La discesa verso il mare ha costeggiato, in auto, la valle delle Meraviglie passando per la Bassa di Peirafica e Casterino. Luoghi molto ameni, prati boschivi e sommamente bucolici in ogni stagione ma in autunno semplicemente stupendi: una distesa di larici marroni rossicci gialli che facevano pensare alle montagne canadesi, quelle dove trottano i lupi e le giubbe rosse a cavallo. Le giubbe rosse qui no, ma i lupi ci sono, spero che se la godano.
I larici non fanno boschi fitti come le abetaie, è tutto un paesaggio aperto, direi elegante, solare, che ti mette voglia di sdraiarti sotto un albero a respirare il profumo di conifera e sonnecchiare sull’erba, aspettando che qualche ago brunito ti cada addosso dai rami che hai sopra la testa. La Columbia Britannica me la immagino così. I nostri antenati ultrapreisotrici che venivano da queste parti a graffiare graffiti sulle rocce del monte Bego dimostravano buon gusto e senso estetico sopraffino, sapevano come scegliersi i bei posti in cui vivere. Bravi!

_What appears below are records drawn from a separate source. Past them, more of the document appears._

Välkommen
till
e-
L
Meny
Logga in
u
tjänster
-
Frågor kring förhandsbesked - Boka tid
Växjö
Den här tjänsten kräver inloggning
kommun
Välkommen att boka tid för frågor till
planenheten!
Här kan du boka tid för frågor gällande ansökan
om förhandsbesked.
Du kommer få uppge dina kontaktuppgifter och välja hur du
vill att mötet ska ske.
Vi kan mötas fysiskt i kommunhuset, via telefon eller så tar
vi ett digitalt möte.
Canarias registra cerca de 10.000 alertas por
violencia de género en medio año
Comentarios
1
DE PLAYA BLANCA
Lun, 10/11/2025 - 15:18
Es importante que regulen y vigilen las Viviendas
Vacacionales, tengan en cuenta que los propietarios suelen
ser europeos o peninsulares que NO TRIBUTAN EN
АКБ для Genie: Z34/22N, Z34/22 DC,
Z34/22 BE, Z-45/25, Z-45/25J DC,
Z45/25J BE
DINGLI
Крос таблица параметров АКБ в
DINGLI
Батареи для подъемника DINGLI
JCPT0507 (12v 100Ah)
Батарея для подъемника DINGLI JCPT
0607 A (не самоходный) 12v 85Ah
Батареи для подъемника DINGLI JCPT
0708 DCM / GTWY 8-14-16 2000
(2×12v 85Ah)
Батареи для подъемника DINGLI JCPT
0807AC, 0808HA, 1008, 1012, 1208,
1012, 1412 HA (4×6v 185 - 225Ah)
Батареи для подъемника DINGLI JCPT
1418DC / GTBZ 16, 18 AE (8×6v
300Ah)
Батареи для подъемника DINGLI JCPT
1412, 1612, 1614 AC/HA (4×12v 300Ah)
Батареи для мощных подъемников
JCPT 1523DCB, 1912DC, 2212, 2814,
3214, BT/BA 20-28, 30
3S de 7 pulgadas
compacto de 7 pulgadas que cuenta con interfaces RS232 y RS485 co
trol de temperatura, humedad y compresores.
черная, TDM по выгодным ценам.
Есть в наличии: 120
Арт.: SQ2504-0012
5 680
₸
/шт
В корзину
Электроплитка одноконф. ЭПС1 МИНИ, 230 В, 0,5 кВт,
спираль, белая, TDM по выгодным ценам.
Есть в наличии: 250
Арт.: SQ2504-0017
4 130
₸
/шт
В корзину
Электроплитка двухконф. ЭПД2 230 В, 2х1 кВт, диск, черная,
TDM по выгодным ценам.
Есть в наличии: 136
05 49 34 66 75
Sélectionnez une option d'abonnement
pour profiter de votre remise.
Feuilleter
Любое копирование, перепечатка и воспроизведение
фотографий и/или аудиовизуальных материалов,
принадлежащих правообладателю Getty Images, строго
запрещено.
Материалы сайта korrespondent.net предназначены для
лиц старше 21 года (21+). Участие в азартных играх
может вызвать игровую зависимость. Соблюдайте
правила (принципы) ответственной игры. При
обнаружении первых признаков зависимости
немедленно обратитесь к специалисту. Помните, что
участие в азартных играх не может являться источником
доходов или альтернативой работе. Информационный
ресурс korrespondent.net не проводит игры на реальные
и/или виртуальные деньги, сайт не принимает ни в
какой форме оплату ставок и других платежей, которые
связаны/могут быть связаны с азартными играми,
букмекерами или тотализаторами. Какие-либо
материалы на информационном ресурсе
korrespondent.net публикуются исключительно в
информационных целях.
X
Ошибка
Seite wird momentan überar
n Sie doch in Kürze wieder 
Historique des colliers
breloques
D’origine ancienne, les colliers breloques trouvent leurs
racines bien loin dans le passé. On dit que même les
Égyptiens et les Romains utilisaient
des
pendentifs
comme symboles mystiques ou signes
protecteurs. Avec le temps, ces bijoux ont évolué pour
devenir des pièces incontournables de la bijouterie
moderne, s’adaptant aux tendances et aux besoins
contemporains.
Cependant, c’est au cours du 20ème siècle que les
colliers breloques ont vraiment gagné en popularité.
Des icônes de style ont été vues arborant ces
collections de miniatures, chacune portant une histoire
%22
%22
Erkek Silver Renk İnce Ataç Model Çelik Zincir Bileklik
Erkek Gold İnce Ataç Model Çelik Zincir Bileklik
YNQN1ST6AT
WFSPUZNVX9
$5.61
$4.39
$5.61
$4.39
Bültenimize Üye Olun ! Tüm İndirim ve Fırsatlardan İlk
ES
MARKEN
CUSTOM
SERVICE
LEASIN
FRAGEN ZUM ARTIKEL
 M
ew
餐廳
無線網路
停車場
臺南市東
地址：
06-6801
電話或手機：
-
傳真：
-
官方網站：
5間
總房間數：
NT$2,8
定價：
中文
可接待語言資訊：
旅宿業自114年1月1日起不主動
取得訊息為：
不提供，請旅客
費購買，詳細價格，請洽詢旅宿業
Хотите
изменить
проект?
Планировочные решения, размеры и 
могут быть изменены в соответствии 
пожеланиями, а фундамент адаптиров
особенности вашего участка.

Valle delle Meraviglie di nome e di fatto, insomma, e non solo per i graffiti preistorici del monte Bego, proprio per la bellezza del paesaggio, per i colori del bosco, la dolcezza dei prati. Era tutta roba italiana, piemontese, e quel pirla di Benito tanto ha fatto che è diventata francese mannaggia!
Lo so che in tempi di euro, trattato di Schengen e costituzione europea certi pensieri sono stupidi, ma parlare in francese con la gente di Tenda che dal 1300 a 57 anni fa è stata conterranea di mia madre cuneese mi irrita. Infatti nella panetteria abbiamo parlato italiano, e anche la panettiera. Bene bene. Comunque mia madre non era cuneese già nel 1300. È nata più tardi. Ma nel 1947 si.

Note finali:
la Y10 ha ripreso a trottare su strade sterrate dopo troppe settimane di inattività, e ne era felice. Me l’ha detto. Erano strade che aveva già percorso nell’afa dell’estate scorsa con me e Uge, le conosceva già, ma è stata contenta lo stesso.

Il rustico alberghetto di Casterino dove abbiamo bevuto cioccolate e caffè sembra delizioso. Da tornarci a trascorrere un paio di giorni montagnosi l’estate prossima. Già deciso quando.